Catharsis
and Release
Jennifer Garner, Timothy Olyphant, Kevin Smith, Juliette Lewis
Review
by Breanne Boland February 8, 2007 Issue
The more recent
branches of this film’s family tree go like this: first
there was The Big Chill, which helped rear Garden State, which
begat Catch and Release. Call it reeling-from-trauma cinema. An
earth-shaking event (such as someone’s untimely death) brings
together a scattered group of friends, acquaintances, and family.
Revelations are revealed; memories are remembered; things are
gotten off of chests. Issues are come to terms with. And other
such complex hard-to-reverse phrases.
It’s
all true in Catch and Release. Like Garden State, it has a cast
of hip younger actors and a soundtrack full of acoustic-like indie
rock; like The Big Chill, people air their dirty laundry over
dinners and are inspired by free spirits. There’s a map
to follow and In Her Shoes and Erin Brockovich writer Susannah
Grant, rarely deviates on her first film as director.
But you know
why movies like this are made? Why story after story of people
discovering things about themselves and their loved ones while
having a total eclipse of the heart exist? They’re satisfying.
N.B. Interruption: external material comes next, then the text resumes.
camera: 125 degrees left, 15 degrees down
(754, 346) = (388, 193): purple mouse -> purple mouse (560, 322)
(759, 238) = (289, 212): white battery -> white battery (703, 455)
Particularly when they feature actors like Jennifer Garner, Juliette
Lewis, Kevin Smith, and Timothy Olyphant all doing what they do
best. Garner is bittersweet, Olyphant is charming, and the collected
skill of the cast keeps a theme prone to navel-gazing from being
too self-absorbed.
On the eve
of her wedding, Garner’s character named Gray Wheeler, finds
that her fiancÈ Grady has died. The flowers ordered for
the ceremony are instead used for the funeral. While sorting out
his affairs, Gray begins to discover things about Grady: that
he has a mysterious million dollars in a savings account, that
he pays child support, that he has a child at all. She also finds
his three best friends knew these things and hid them for years,
despite also being friends with her. Olyphant’s character
Fritz, whom Gray had always hated, benefits the most from these
shifting relationships — what initially starts as nice,
distracting make-out sessions begins to develop into something
more — although, naturally, complications arise.
Though it’s
formulaic, the characters are, for the most part, allowed depth
and detail enough to offset the fact that we know what will happen.
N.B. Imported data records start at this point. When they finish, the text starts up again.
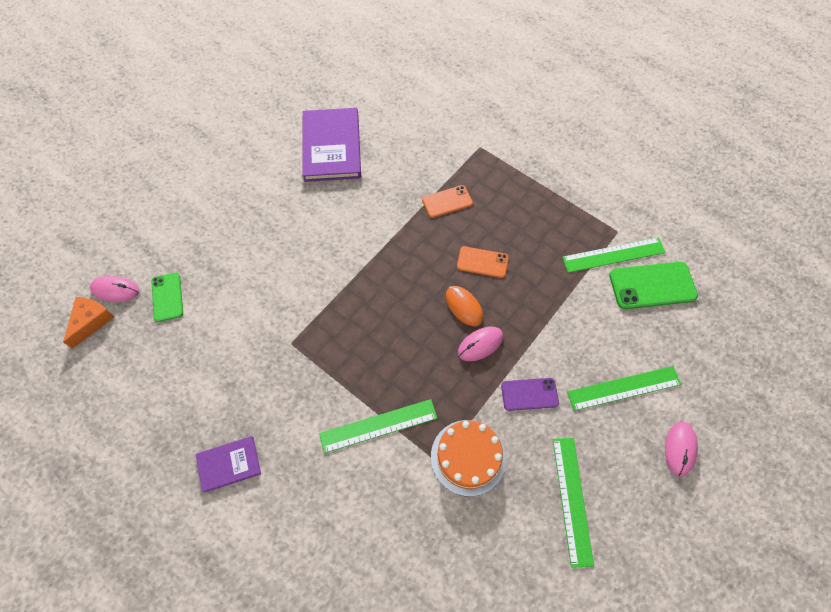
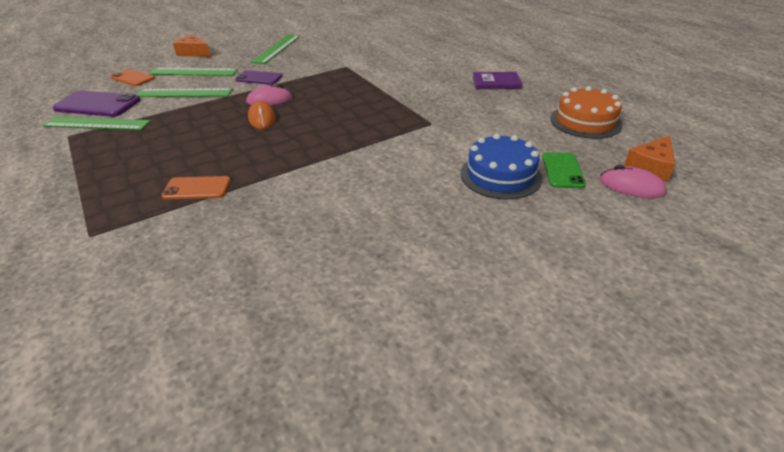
camera: 160 degrees left, 25 degrees down
(219, 277) = (500, 175): none -> blue cake
(331, 147) = (294, 287): purple book -> none
(378, 425) = (377, 81): green ruler -> green ruler (184, 93)
(468, 457) = (325, 65): orange cake -> orange cake (585, 121)
(482, 262) = (215, 139): orange phone -> orange phone (133, 78)
(652, 286) = (98, 104): green phone -> purple phone
(680, 449) = (194, 53): pink mouse -> orange cheese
Grant’s depiction of grief observed and then interrupted
is sensitive, but leavened with enough quirkiness to keep it from
being excessively weepy or depressing. It’s still a little
too serious to be labeled a romantic comedy, but the general uplift
after the film is as satisfying as the fluffiest bon-bon minus
the artificial aftertaste of saccharine.
If only they
hadn’t shown Kevin Smith eating every time he was onscreen.
Ugh.
Bottom line:
a delightful airing of dirty laundry
Dreamgirls
Jennifer Hudson
and Eddie Murphy bring the charisma and amazing musical numbers
and BeyoncÈ Knowles brings a fairly blank surface onto
which Diana Ross’s legacy is projected. Dreamgirls is satisfying
the way a musical should be, with fights carried out in song,
glittering musical numbers, and lots of references to actual pop
culture history.
Murphy reveals
that he missed his calling by being born too late to be a 1950s
soul singer. Knowles has the voice to play a certain 1960s icon,
and she looks surprisingly believable in mod and disco fashions,
but her quiet speaking voice and wide-eyed stare don’t quite
carry off the cultural coup her character is supposed to have
achieved. Still, it’s a well-produced, slick musical perfect
for those of us who like that kind of thing. Just quietly ignore
that a lot of the songs aren’t as good as those of the period
in which this movie takes place.
Coming Attractions
Feb. 9
Hannibal Rising - I’ve always enjoyed thinking of Hannibal
Lecter as the most decadent person ever — he drinks fine
wine, he reads the best books, and his culinary tastes just roam
a little further a field than normal. But no, that’s not
enough; we must have origins, and sequels. Sigh.
Norbit - You
know, seeing Eddie Murphy be so brilliant in Dreamgirls just makes
these fat suit movies of his more depressing. This time, he makes
fun of soft-spoken men, fat people, and Asian people! Everybody
wins!
Feb. 16
Daddy’s Little Girls - Well, at least there’ll only
be one movie with a dude dressed as a large woman in theaters,
as Tyler Perry only directs this one. Gabrielle Union is a successful
attorney who has to deal with familial expectations when she falls
for a blue-collar single father.
Ghost Rider
- Nicolas Cage and Eva Mendes star in this adaptation of a second-tier
(at best) Marvel comic title. Still, if movies like this are the
price we have to pay for Spiderman, so be it.
Breach - The
very-good Chris Cooper and the potentially good Ryan Phillipe
are FBI agents, and Phillipe must expose his mentor’s treason.
Directed and written by the same gent who gave us Shattered Glass;
hopefully he has the same touch with this, also a true story.